**Task description:**
Copy every line of text in the data below without changing anything. Leave the pictures out of your answer.

**Extracted information:**
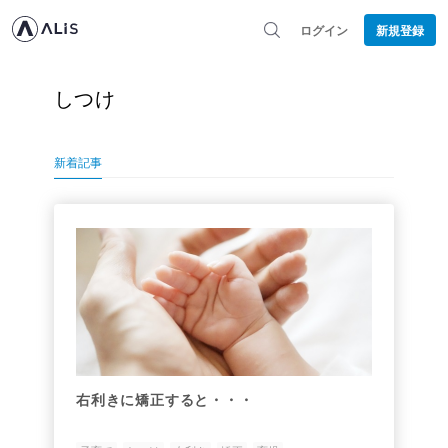
ログイン
新規登録
しつけ
新着記事
右利きに矯正すると・・・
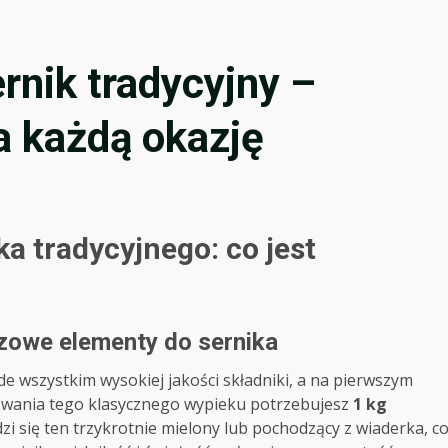
rnik tradycyjny –
a każdą okazję
a tradycyjnego: co jest
czowe elementy do sernika
e wszystkim wysokiej jakości składniki, a na pierwszym
owania tego klasycznego wypieku potrzebujesz
1 kg
dzi się ten trzykrotnie mielony lub pochodzący z wiaderka, c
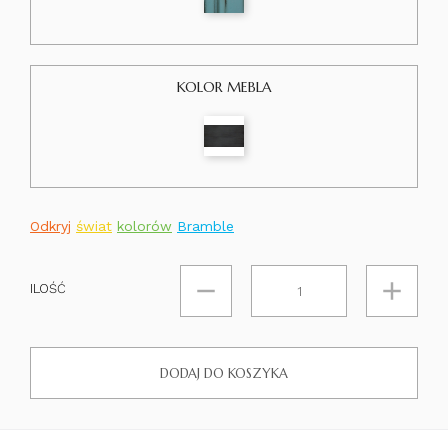
KOLOR MEBLA
Odkryj
świat
kolorów
Bramble
ILOŚĆ
DODAJ DO KOSZYKA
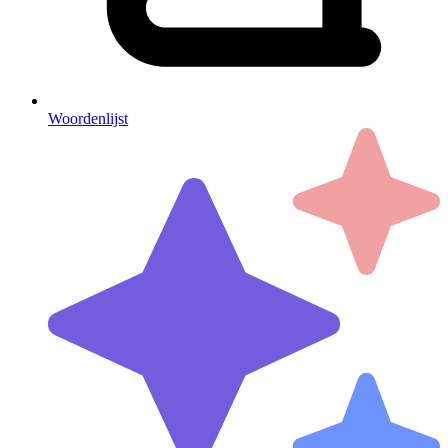
Woordenlijst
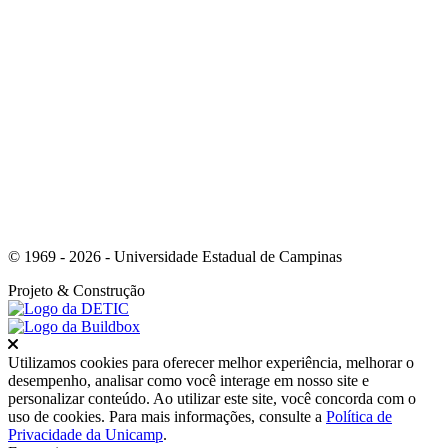
Link para o Whatsapp
© 1969 - 2026 - Universidade Estadual de Campinas
Projeto
& Construção
Fechar
Utilizamos cookies para oferecer melhor experiência, melhorar o
desempenho, analisar como você interage em nosso site e
personalizar conteúdo. Ao utilizar este site, você concorda com o
uso de cookies. Para mais informações, consulte a
Política de
Privacidade da Unicamp
.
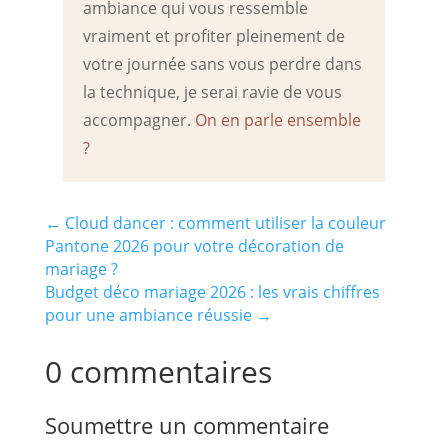
ambiance qui vous ressemble
vraiment et profiter pleinement de
votre journée sans vous perdre dans
la technique, je serai ravie de vous
accompagner.
On en parle ensemble
?
←
Cloud dancer : comment utiliser la couleur
Pantone 2026 pour votre décoration de
mariage ?
Budget déco mariage 2026 : les vrais chiffres
pour une ambiance réussie
→
0 commentaires
Soumettre un commentaire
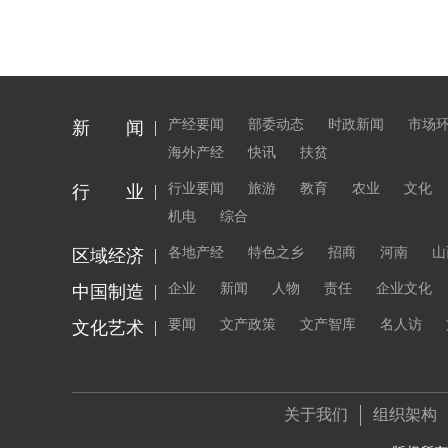
产经要闻
部委动态
时政新闻
市场
新 闻
海外产经
快讯
扶贫
行业要闻
旅游
教育
农业
文化
行 业
机电
综合
各地产经
特色之乡
招商
河南
山
区域经济
企业
新闻
人物
责任
企业文化
中国制造
要闻
文产政策
文产智库
名人访
文化艺术
关于我们
组织架构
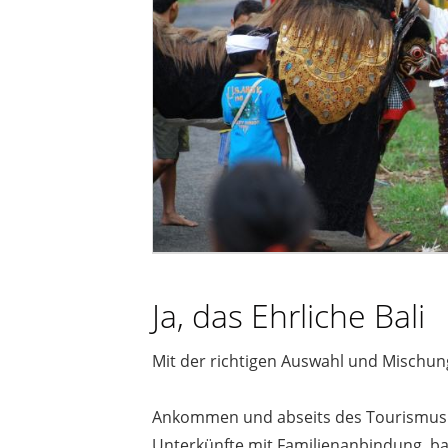
Ja, das Ehrliche Bali
Mit der richtigen Auswahl und Mischung
Ankommen und abseits des Tourismus wo
Unterkünfte mit Familienanbindung, bal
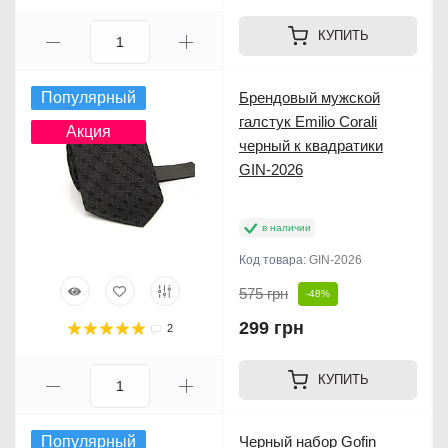
КУПИТЬ
Популярный
Брендовый мужской
галстук Emilio Corali
Акция
черный к квадратики
GIN-2026
в наличии
Код товара:
GIN-2026
575 грн
-48%
299 грн
2
КУПИТЬ
Популярный
Черный набор Gofin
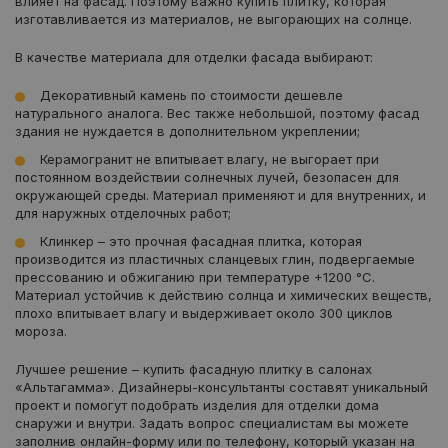
влияет на фасад. Поэтому важно купить плитку, которая
изготавливается из материалов, не выгорающих на солнце.
В качестве материала для отделки фасада выбирают:
Декоративный камень по стоимости дешевле
натурального аналога. Вес также небольшой, поэтому фасад
здания не нуждается в дополнительном укреплении;
Керамогранит не впитывает влагу, не выгорает при
постоянном воздействии солнечных лучей, безопасен для
окружающей среды. Материал применяют и для внутренних, и
для наружных отделочных работ;
Клинкер – это прочная фасадная плитка, которая
производится из пластичных сланцевых глин, подвергаемые
прессованию и обжиганию при температуре +1200 °С.
Материал устойчив к действию солнца и химических веществ,
плохо впитывает влагу и выдерживает около 300 циклов
мороза.
Лучшее решение – купить фасадную плитку в салонах
«Альтагамма». Дизайнеры-консультанты составят уникальный
проект и помогут подобрать изделия для отделки дома
снаружи и внутри. Задать вопрос специалистам вы можете
заполнив онлайн-форму или по телефону, который указан на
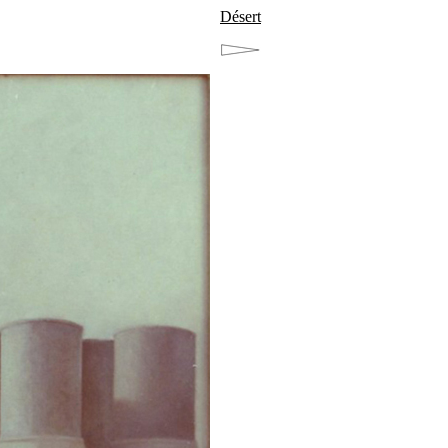
Désert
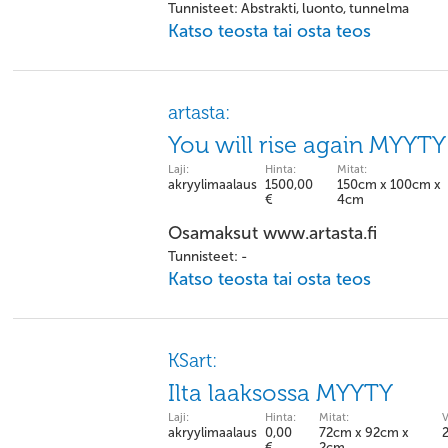
Tunnisteet: Abstrakti, luonto, tunnelma
Katso teosta tai osta teos
artasta:
You will rise again MYYTY
Laji:
Hinta:
Mitat:
akryylimaalaus
1500,00
150cm x 100cm x
€
4cm
Osamaksut www.artasta.fi
Tunnisteet: -
Katso teosta tai osta teos
KSart:
Ilta laaksossa MYYTY
Laji:
Hinta:
Mitat:
V
akryylimaalaus
0,00
72cm x 92cm x
€
2cm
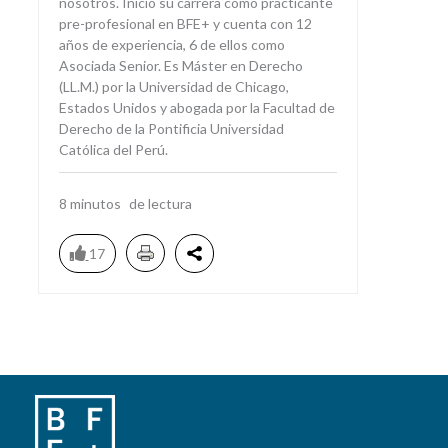
nosotros. Inició su carrera como practicante
pre-profesional en BFE+ y cuenta con 12
años de experiencia, 6 de ellos como
Asociada Senior. Es Máster en Derecho
(LL.M.) por la Universidad de Chicago,
Estados Unidos y abogada por la Facultad de
Derecho de la Pontificia Universidad
Católica del Perú.
8
minutos
17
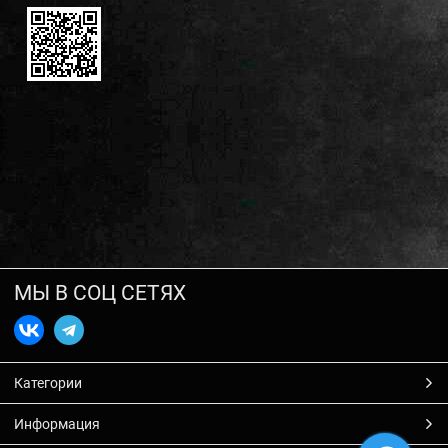
МЫ В СОЦ СЕТЯХ
Категории
Информация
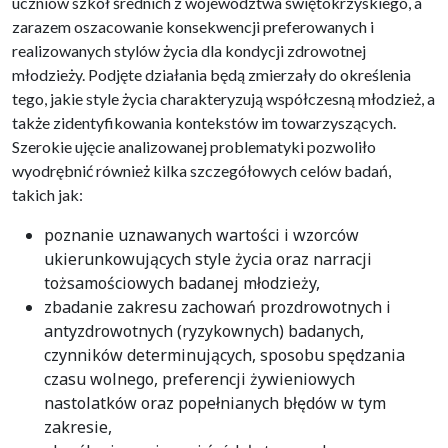
uczniów szkół średnich z województwa świętokrzyskiego, a
zarazem oszacowanie konsekwencji preferowanych i
realizowanych stylów życia dla kondycji zdrowotnej
młodzieży. Podjęte działania będą zmierzały do określenia
tego, jakie style życia charakteryzują współczesną młodzież, a
także zidentyfikowania kontekstów im towarzyszących.
Szerokie ujęcie analizowanej problematyki pozwoliło
wyodrębnić również kilka szczegółowych celów badań,
takich jak:
poznanie uznawanych wartości i wzorców
ukierunkowujących style życia oraz narracji
tożsamościowych badanej młodzieży,
zbadanie zakresu zachowań prozdrowotnych i
antyzdrowotnych (ryzykownych) badanych,
czynników determinujących, sposobu spędzania
czasu wolnego, preferencji żywieniowych
nastolatków oraz popełnianych błędów w tym
zakresie,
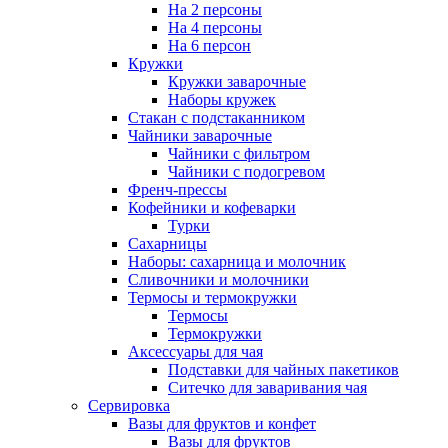
На 2 персоны
На 4 персоны
На 6 персон
Кружки
Кружки заварочные
Наборы кружек
Стакан с подстаканником
Чайники заварочные
Чайники с фильтром
Чайники с подогревом
Френч-прессы
Кофейники и кофеварки
Турки
Сахарницы
Наборы: сахарница и молочник
Сливочники и молочники
Термосы и термокружки
Термосы
Термокружки
Аксессуары для чая
Подставки для чайных пакетиков
Ситечко для заваривания чая
Сервировка
Вазы для фруктов и конфет
Вазы для фруктов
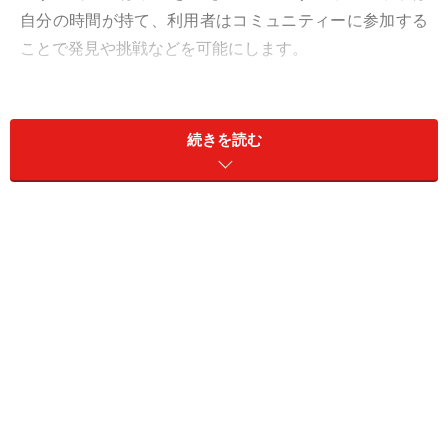
自分の時間が持て、利用者はコミュニティーに参加する
ことで発見や挑戦などを可能にします。
続きを読む
しかし通うことが目的化している事業所も多く、デイサ
ービス本来の役割を果たしていないのではないかという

**Exercise response:**
ログイン
新規登録
しつけ
新着記事
右利きに矯正すると・・・
rnik tradycyjny –
a każdą okazję
a tradycyjnego: co jest
czowe elementy do sernika
e wszystkim wysokiej jakości składniki, a na pierwszym
owania tego klasycznego wypieku potrzebujesz
1 kg
dzi się ten trzykrotnie mielony lub pochodzący z wiaderka, c
KOLOR MEBLA
Odkryj
świat
kolorów
Bramble
ILOŚĆ
DODAJ DO KOSZYKA
Woordenlijst
Link para o Whatsapp
© 1969 - 2026 - Universidade Estadual de Campinas
Projeto
& Construção
Fechar
Utilizamos cookies para oferecer melhor experiência, melhorar o
desempenho, analisar como você interage em nosso site e
personalizar conteúdo. Ao utilizar este site, você concorda com o
uso de cookies. Para mais informações, consulte a
Política de
Privacidade da Unicamp
.
ambiance qui vous ressemble
vraiment et profiter pleinement de
votre journée sans vous perdre dans
la technique, je serai ravie de vous
accompagner.
On en parle ensemble
?
←
Cloud dancer : comment utiliser la couleur
Pantone 2026 pour votre décoration de
mariage ?
Budget déco mariage 2026 : les vrais chiffres
pour une ambiance réussie
→
0 commentaires
Soumettre un commentaire
产经要闻
部委动态
时政新闻
市场
新 闻
海外产经
快讯
扶贫
行业要闻
旅游
教育
农业
文化
行 业
机电
综合
各地产经
特色之乡
招商
河南
山
区域经济
企业
新闻
人物
责任
企业文化
中国制造
要闻
文产政策
文产智库
名人访
文化艺术
关于我们
组织架构
Ja, das Ehrliche Bali
Mit der richtigen Auswahl und Mischung
Ankommen und abseits des Tourismus wo
Unterkünfte mit Familienanbindung, bal
КУПИТЬ
Популярный
Брендовый мужской
галстук Emilio Corali
Акция
черный к квадратики
GIN-2026
в наличии
Код товара:
GIN-2026
575 грн
-48%
299 грн
2
КУПИТЬ
Популярный
Черный набор Gofin
влияет на фасад. Поэтому важно купить плитку, которая
изготавливается из материалов, не выгорающих на солнце.
В качестве материала для отделки фасада выбирают:
Декоративный камень по стоимости дешевле
натурального аналога. Вес также небольшой, поэтому фасад
здания не нуждается в дополнительном укреплении;
Керамогранит не впитывает влагу, не выгорает при
постоянном воздействии солнечных лучей, безопасен для
окружающей среды. Материал применяют и для внутренних, и
для наружных отделочных работ;
Клинкер – это прочная фасадная плитка, которая
производится из пластичных сланцевых глин, подвергаемые
прессованию и обжиганию при температуре +1200 °С.
Материал устойчив к действию солнца и химических веществ,
плохо впитывает влагу и выдерживает около 300 циклов
мороза.
Лучшее решение – купить фасадную плитку в салонах
«Альтагамма». Дизайнеры-консультанты составят уникальный
проект и помогут подобрать изделия для отделки дома
снаружи и внутри. Задать вопрос специалистам вы можете
заполнив онлайн-форму или по телефону, который указан на
Désert
Tunnisteet: Abstrakti, luonto, tunnelma
Katso teosta tai osta teos
artasta:
You will rise again MYYTY
Laji:
Hinta:
Mitat:
akryylimaalaus
1500,00
150cm x 100cm x
€
4cm
Osamaksut www.artasta.fi
Tunnisteet: -
Katso teosta tai osta teos
KSart:
Ilta laaksossa MYYTY
Laji:
Hinta:
Mitat:
V
akryylimaalaus
0,00
72cm x 92cm x
€
2cm
nosotros. Inició su carrera como practicante
pre-profesional en BFE+ y cuenta con 12
años de experiencia, 6 de ellos como
Asociada Senior. Es Máster en Derecho
(LL.M.) por la Universidad de Chicago,
Estados Unidos y abogada por la Facultad de
Derecho de la Pontificia Universidad
Católica del Perú.
8
minutos
17
МЫ В СОЦ СЕТЯХ
Категории
Информация
uczniów szkół średnich z województwa świętokrzyskiego, a
zarazem oszacowanie konsekwencji preferowanych i
realizowanych stylów życia dla kondycji zdrowotnej
młodzieży. Podjęte działania będą zmierzały do określenia
tego, jakie style życia charakteryzują współczesną młodzież, a
także zidentyfikowania kontekstów im towarzyszących.
Szerokie ujęcie analizowanej problematyki pozwoliło
wyodrębnić również kilka szczegółowych celów badań,
takich jak:
poznanie uznawanych wartości i wzorców
ukierunkowujących style życia oraz narracji
tożsamościowych badanej młodzieży,
zbadanie zakresu zachowań prozdrowotnych i
antyzdrowotnych (ryzykownych) badanych,
czynników determinujących, sposobu spędzania
czasu wolnego, preferencji żywieniowych
nastolatków oraz popełnianych błędów w tym
zakresie,
На 2 персоны
На 4 персоны
На 6 персон
Кружки
Кружки заварочные
Наборы кружек
Стакан с подстаканником
Чайники заварочные
Чайники с фильтром
Чайники с подогревом
Френч-прессы
Кофейники и кофеварки
Турки
Сахарницы
Наборы: сахарница и молочник
Сливочники и молочники
Термосы и термокружки
Термосы
Термокружки
Аксессуары для чая
Подставки для чайных пакетиков
Ситечко для заваривания чая
Сервировка
Вазы для фруктов и конфет
Вазы для фруктов
自分の時間が持て、利用者はコミュニティーに参加する
ことで発見や挑戦などを可能にします。
続きを読む
しかし通うことが目的化している事業所も多く、デイサ
ービス本来の役割を果たしていないのではないかという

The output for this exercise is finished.